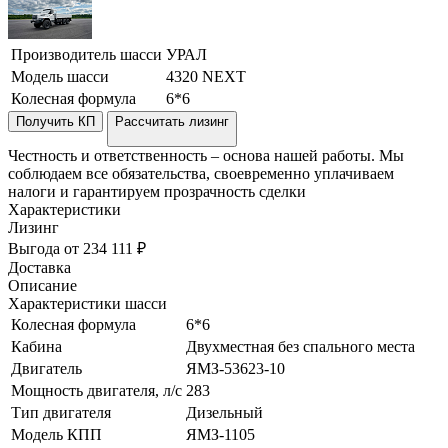
Производитель шасси
УРАЛ
Модель шасси
4320 NEXT
Колесная формула
6*6
Получить КП
Рассчитать лизинг
Честность и ответственность – основа нашей работы. Мы
соблюдаем все обязательства, своевременно уплачиваем
налоги и гарантируем прозрачность сделки
Характеристики
Лизинг
Выгода от 234 111 ₽
Доставка
Описание
Характеристики шасси
Колесная формула
6*6
Кабина
Двухместная без спального места
Двигатель
ЯМЗ-53623-10
Мощность двигателя, л/с
283
Тип двигателя
Дизельный
Модель КПП
ЯМЗ-1105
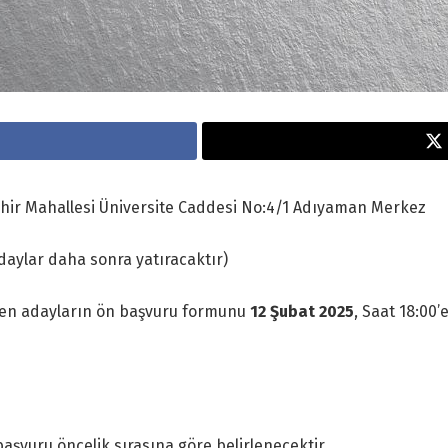
hir Mahallesi Üniversite Caddesi No:4/1 Adıyaman Merkez
aylar daha sonra yatıracaktır)
yen adayların ön başvuru formunu
12 Şubat 2025
, Saat 18:00’
başvuru öncelik sırasına göre belirlenecektir.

■ ■ ■

■ **What the task requires**: Working through the records above, copy each line in which "Характеристики" is found.

■ **Final answer**:
Характеристики
Характеристики шасси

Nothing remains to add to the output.